Last year there during the Easter holidays they were making this film locally, The Lobster, it was called. Colin Farrell and Rachel Weisz were the leading actors. For the craic, myself and Jeaic signed on as extras. He got to do a schoolroom scene and I got to do some stuff wearing an anorak out in the forest. What I am coming to is when The Lobster comes out next week I will go to the cinema to see it. Maybe I will have some of my friends there, or maybe Derek, but I can’t bring Jeaic as he won’t get in – it’s an over-18 movie. Maybe when the DVD comes out I can just show him the clips that he himself is in. I remember hearing about Anna Paquin who won the Oscar as Best Supporting Actress for The Piano. She was only nine when she filmed that extraordinary film, but she wasn’t ever allowed watch it until she was, I don’t know, sixteen or something. ****
Halloween passes, the trip to Barcelona goes fine. My son’s week with his mother seems to have left him relatively unscathed.
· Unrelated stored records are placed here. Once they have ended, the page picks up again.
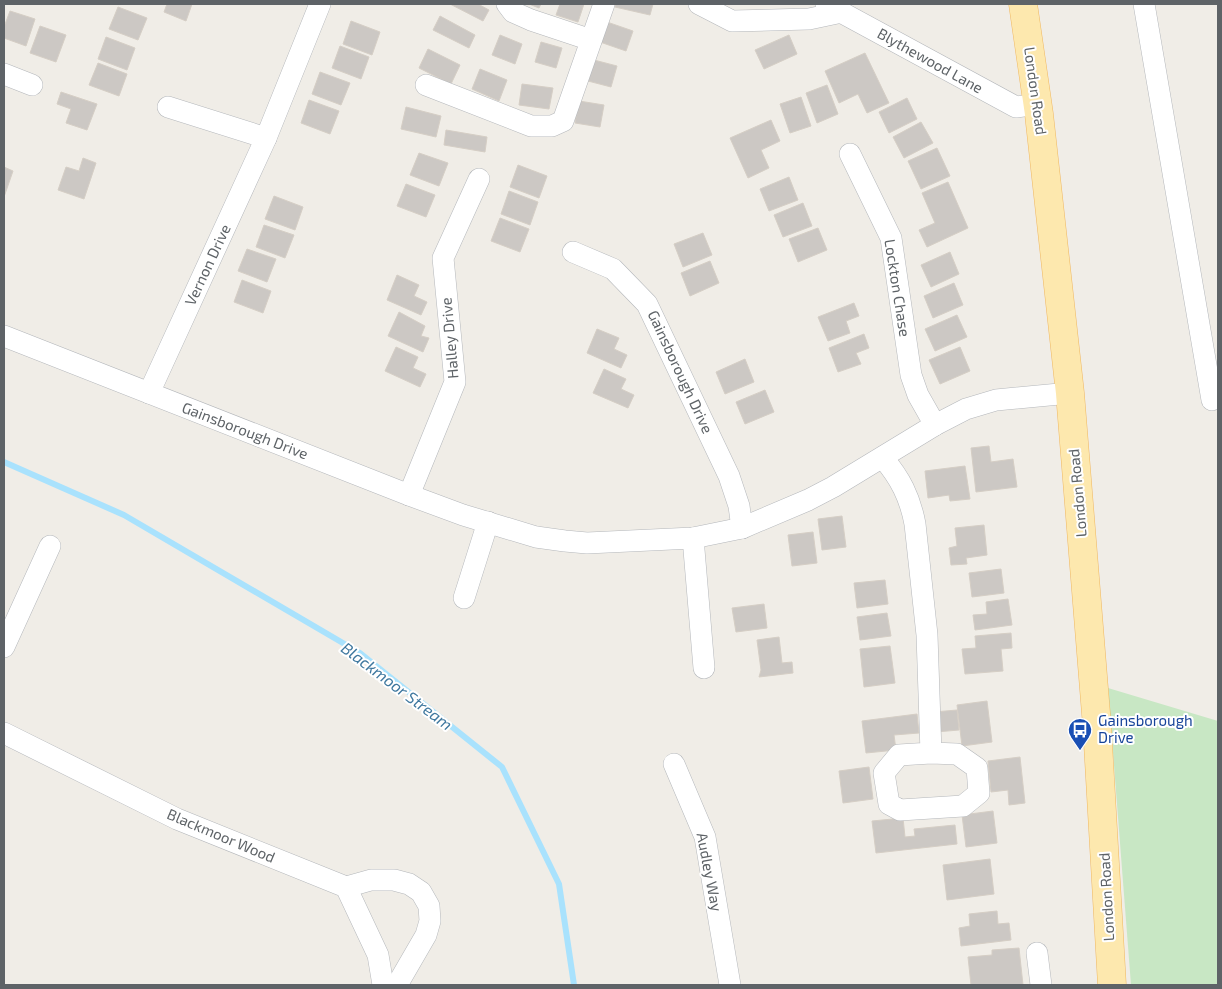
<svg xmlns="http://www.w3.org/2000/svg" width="1222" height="989" font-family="'Exo 2',sans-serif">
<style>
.green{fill:#c8e7c4}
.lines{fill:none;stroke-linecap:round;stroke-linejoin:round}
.stream{stroke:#a9e2fd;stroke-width:6}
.building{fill:#ccc8c4;stroke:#d5cec5}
.minor-casing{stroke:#b4b7bb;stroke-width:22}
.major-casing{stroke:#efb761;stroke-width:29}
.minor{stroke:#fff;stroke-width:21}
.major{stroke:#fde8ae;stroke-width:28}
.labels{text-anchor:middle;stroke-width:4;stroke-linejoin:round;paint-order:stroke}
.street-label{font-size:15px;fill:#5e6367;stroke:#fff}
.transit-label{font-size:15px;fill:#164399;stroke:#fff;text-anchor:start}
.water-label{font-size:16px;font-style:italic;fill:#3f789f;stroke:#fff}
</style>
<rect width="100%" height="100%" fill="#f0ede7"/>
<path class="green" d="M 1108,688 L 1218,721 L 1218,985 L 1131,985 Z"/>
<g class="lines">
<path class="stream" d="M 4,462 L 124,515 L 360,653 L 502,767 L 559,884 L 574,985"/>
</g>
<g class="building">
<path d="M 167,4 L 192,4 L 186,21 L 164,12 Z"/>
<path d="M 450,4 L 478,4 L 489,10 L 483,21 Z"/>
<path d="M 529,4 L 541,4 L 539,8 Z"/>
<path d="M 560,4 L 584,4 L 578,22 L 556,15 Z"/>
<path d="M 616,4 L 653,4 L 650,15 L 615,7 Z"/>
<path d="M 118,7 L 147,18 L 138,40 L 109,29 Z"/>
<path d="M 10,11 L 35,19 L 26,46 L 4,38 L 4,27 Z"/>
<path d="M 440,16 L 475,35 L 469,48 L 433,30 Z"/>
<path d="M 351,21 L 380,32 L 372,55 L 343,44 Z"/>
<path d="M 607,22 L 633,31 L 626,51 L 600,42 Z"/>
<path d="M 40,26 L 66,35 L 56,62 L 30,53 Z"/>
<path d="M 500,35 L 522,44 L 515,64 L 492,55 Z"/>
<path d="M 789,35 L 797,54 L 764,69 L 755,50 Z"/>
<path d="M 106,37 L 135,48 L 127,70 L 98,59 Z"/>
<path d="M 541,42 L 562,48 L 556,68 L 535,62 Z"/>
<path d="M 340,46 L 369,57 L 361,79 L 332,68 Z"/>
<path d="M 428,49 L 460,65 L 451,84 L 419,68 Z"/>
<path d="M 865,53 L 889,103 L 867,113 L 858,94 L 839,103 L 825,71 Z"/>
<path d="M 594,60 L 617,66 L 611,87 L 588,81 Z"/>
<path d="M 98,63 L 127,74 L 119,96 L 89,85 Z"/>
<path d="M 480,69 L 507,80 L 499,101 L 472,89 Z"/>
<path d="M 320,72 L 350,83 L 341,105 L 312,94 Z"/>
<path d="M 522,84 L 553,88 L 549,109 L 519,105 Z"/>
<path d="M 827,85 L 838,114 L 817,123 L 806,93 Z"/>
<path d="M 61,92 L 97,104 L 87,130 L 66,123 L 71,109 L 57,104 Z"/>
<path d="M 801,97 L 811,126 L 790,133 L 780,104 Z"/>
<path d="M 907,98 L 917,119 L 889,133 L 879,112 Z"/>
<path d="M 309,100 L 339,111 L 330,134 L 301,123 Z"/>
<path d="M 579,101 L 604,105 L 600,127 L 575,123 Z"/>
<path d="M 406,107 L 441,116 L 436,137 L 401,129 Z"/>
<path d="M 771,120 L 780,141 L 761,150 L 769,168 L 748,178 L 730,138 Z"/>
<path d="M 921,122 L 933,143 L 904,158 L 893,137 Z"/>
<path d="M 446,130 L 487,137 L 485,152 L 444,145 Z"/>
<path d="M 937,148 L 950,176 L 921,189 L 908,161 Z"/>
<path d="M 419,153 L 448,163 L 439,186 L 410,175 Z"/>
<path d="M 83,158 L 96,163 L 84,199 L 58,190 L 66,167 L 79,171 Z"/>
<path d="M 518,165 L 547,176 L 539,198 L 510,187 Z"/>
<path d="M 4,167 L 13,171 L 4,197 Z"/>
<path d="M 789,177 L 798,200 L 769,211 L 760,189 Z"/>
<path d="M 948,182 L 968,228 L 927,247 L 919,230 L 935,223 L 922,193 Z"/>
<path d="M 406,184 L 435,195 L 426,217 L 397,206 Z"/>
<path d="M 509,191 L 538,202 L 530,225 L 501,214 Z"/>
<path d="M 274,196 L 303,207 L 295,230 L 265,219 Z"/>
<path d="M 803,203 L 812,226 L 783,237 L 774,215 Z"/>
<path d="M 500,218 L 529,229 L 520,252 L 491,241 Z"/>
<path d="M 264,225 L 294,235 L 285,258 L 256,247 Z"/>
<path d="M 818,228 L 827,250 L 798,262 L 789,239 Z"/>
<path d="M 703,233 L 712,255 L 683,267 L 674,244 Z"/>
<path d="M 247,249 L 276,259 L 267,282 L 238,271 Z"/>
<path d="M 950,252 L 959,274 L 931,287 L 921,265 Z"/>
<path d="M 710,261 L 719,283 L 690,296 L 681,273 Z"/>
<path d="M 397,275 L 419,285 L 414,296 L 427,302 L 421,315 L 387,300 Z"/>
<path d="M 242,280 L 271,291 L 263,313 L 234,302 Z"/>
<path d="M 954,283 L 963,305 L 933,318 L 924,296 Z"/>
<path d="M 854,303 L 859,316 L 846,321 L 850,333 L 828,341 L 818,317 Z"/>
<path d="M 399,312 L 425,326 L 421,336 L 429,338 L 423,352 L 388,336 Z"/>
<path d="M 957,315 L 967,337 L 935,351 L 925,329 Z"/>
<path d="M 597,329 L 619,338 L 614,349 L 627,355 L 621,368 L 587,353 Z"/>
<path d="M 864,334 L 869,348 L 856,353 L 861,364 L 838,372 L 829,348 Z"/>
<path d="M 396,347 L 418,357 L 413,368 L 426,374 L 420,387 L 385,371 Z"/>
<path d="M 960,347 L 970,371 L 940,384 L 929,360 Z"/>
<path d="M 745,359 L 754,382 L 725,394 L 716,372 Z"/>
<path d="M 604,369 L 626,379 L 621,389 L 634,395 L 628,408 L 593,393 Z"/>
<path d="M 765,390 L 774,412 L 745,424 L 736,402 Z"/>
<path d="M 989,446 L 991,462 L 1013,459 L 1017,487 L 976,492 L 971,448 Z"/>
<path d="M 965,466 L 970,499 L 950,501 L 949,495 L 928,498 L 925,471 Z"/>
<path d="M 842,516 L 846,547 L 822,550 L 818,519 Z"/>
<path d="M 984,525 L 987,555 L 966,558 L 967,564 L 951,565 L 949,548 L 957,546 L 955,528 Z"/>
<path d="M 813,532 L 817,563 L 792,566 L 788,535 Z"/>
<path d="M 1001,569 L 1004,593 L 972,597 L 969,573 Z"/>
<path d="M 885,580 L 888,604 L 857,608 L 854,583 Z"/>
<path d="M 1008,599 L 1012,625 L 975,630 L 973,615 L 987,614 L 986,602 Z"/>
<path d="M 764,604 L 767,628 L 736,632 L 732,608 Z"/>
<path d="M 887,613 L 891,636 L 860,640 L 857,617 Z"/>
<path d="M 1011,633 L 1012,648 L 1001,649 L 1003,671 L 965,674 L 962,649 L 976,648 L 975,636 Z"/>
<path d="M 779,637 L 782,663 L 792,662 L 793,673 L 759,677 L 761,670 L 757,640 Z"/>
<path d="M 890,646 L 895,683 L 864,687 L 860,649 Z"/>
<path d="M 987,701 L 992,742 L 962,746 L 957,705 Z"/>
<path d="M 957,710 L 959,730 L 936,732 L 934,712 Z"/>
<path d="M 917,714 L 919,733 L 894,735 L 896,750 L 866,753 L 862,721 Z"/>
<path d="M 1020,757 L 1025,803 L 1009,805 L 1008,790 L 991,792 L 988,761 Z"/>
<path d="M 869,767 L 873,799 L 843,803 L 839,771 Z"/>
<path d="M 993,811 L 997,843 L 966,847 L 962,815 Z"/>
<path d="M 903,818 L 905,837 L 915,836 L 914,829 L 955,825 L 957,844 L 876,853 L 872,821 Z"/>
<path d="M 990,859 L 994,894 L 947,900 L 943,865 Z"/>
<path d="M 997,911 L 998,924 L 1009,923 L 1011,940 L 961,946 L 959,928 L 970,926 L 969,914 Z"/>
<path d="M 1019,948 L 1023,985 L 971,985 L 968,957 L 992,955 L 992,950 Z"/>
</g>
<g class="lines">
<g class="minor-casing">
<g id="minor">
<path d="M 507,4 L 513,12 L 531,20 L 591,40"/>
<path d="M 699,4 L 732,21 L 809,19 L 842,12"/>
<path d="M 826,4 L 1016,107 L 1037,104"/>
<path d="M 1144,4 L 1212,400"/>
<path d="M 4,74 L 32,85"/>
<path d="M 426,85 L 531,126 L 552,126 L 563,121 L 604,4"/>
<path d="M 168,107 L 266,138"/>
<path d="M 850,154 L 891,238 L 911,375 L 918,395 L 935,425"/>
<path d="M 573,252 L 613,269 L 647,304 L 729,476 L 739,506 L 742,528"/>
<path d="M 4,336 L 409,495 L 463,515 L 536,537 L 565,541 L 587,543 L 693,538 L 742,528 L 808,500 L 833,487 L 935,425 L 966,409 L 996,400 L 1070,393"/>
<path d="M 149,393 L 266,138 L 320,4"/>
<path d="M 883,458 C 900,478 910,497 915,524 L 927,635 L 931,753 L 899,755 L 884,773 L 889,804 L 900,810 L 963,806 L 979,793 L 977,768 L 957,754 L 931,753"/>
<path d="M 409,495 L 455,382 L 443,258 L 479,179"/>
<path d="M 693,538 L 704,668"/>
<path d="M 464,598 L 488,522"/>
<path d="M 4,647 L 50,546"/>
<path d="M 4,733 L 177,819 L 346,887 L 378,955 L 383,985"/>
<path d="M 674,764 L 705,837 L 730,985"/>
<path d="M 346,887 L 371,880 L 394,880 L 409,884 L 421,892 L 429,906 L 430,921 L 426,935 L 397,985"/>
<path d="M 1037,953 L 1041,985"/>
</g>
</g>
<g class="major-casing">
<path id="major" d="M 1023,4 L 1039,114 L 1070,393 L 1097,726 L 1112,985"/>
</g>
<use href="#minor" class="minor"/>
<use href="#major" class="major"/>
</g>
<defs>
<g id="bus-pin" transform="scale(1.25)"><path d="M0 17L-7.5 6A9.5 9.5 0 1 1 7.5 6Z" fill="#1a4fb4" stroke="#fff"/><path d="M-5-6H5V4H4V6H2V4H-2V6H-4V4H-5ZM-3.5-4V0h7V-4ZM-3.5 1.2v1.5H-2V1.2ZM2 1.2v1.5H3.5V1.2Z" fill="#fff"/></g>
</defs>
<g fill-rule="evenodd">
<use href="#bus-pin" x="1080" y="730"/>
</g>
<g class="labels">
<g class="street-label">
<text transform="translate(930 61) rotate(29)" y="5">Blythewood Lane</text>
<text transform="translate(1035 91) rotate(82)" y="5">London Road</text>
<text transform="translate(208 265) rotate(-65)" y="5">Vernon Drive</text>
<text transform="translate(897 288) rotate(81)" y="5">Lockton Chase</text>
<text transform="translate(450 338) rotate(-95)" y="5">Halley Drive</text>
<text transform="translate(680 372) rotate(65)" y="5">Gainsborough Drive</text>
<text transform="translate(245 431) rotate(21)" y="5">Gainsborough Drive</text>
<text transform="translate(1078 493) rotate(-95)" y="5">London Road</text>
<text transform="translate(221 836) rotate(23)" y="5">Blackmoor Wood</text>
<text transform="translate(709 872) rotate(79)" y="5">Audley Way</text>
<text transform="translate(1107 897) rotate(-93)" y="5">London Road</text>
</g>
<g class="transit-label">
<text x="1098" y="726">Gainsborough<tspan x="1098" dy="17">Drive</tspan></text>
</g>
<g class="water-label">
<text transform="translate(397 686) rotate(37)" y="6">Blackmoor Stream</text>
</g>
</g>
<rect width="1222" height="989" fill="none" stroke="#5e6367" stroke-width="10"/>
</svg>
We are doing the Wild Atlantic Annual Charity Cycle. We are committed to doing it and there could be no excuse under the sun by which I could get out of doing the full thing. Jeaic can only come and watch, because legally you are not allowed do such a strenuous round until you are eighteen. He goes in one of the cars that accompanies the race. Derek will be doing it too, in case you haven’t guessed.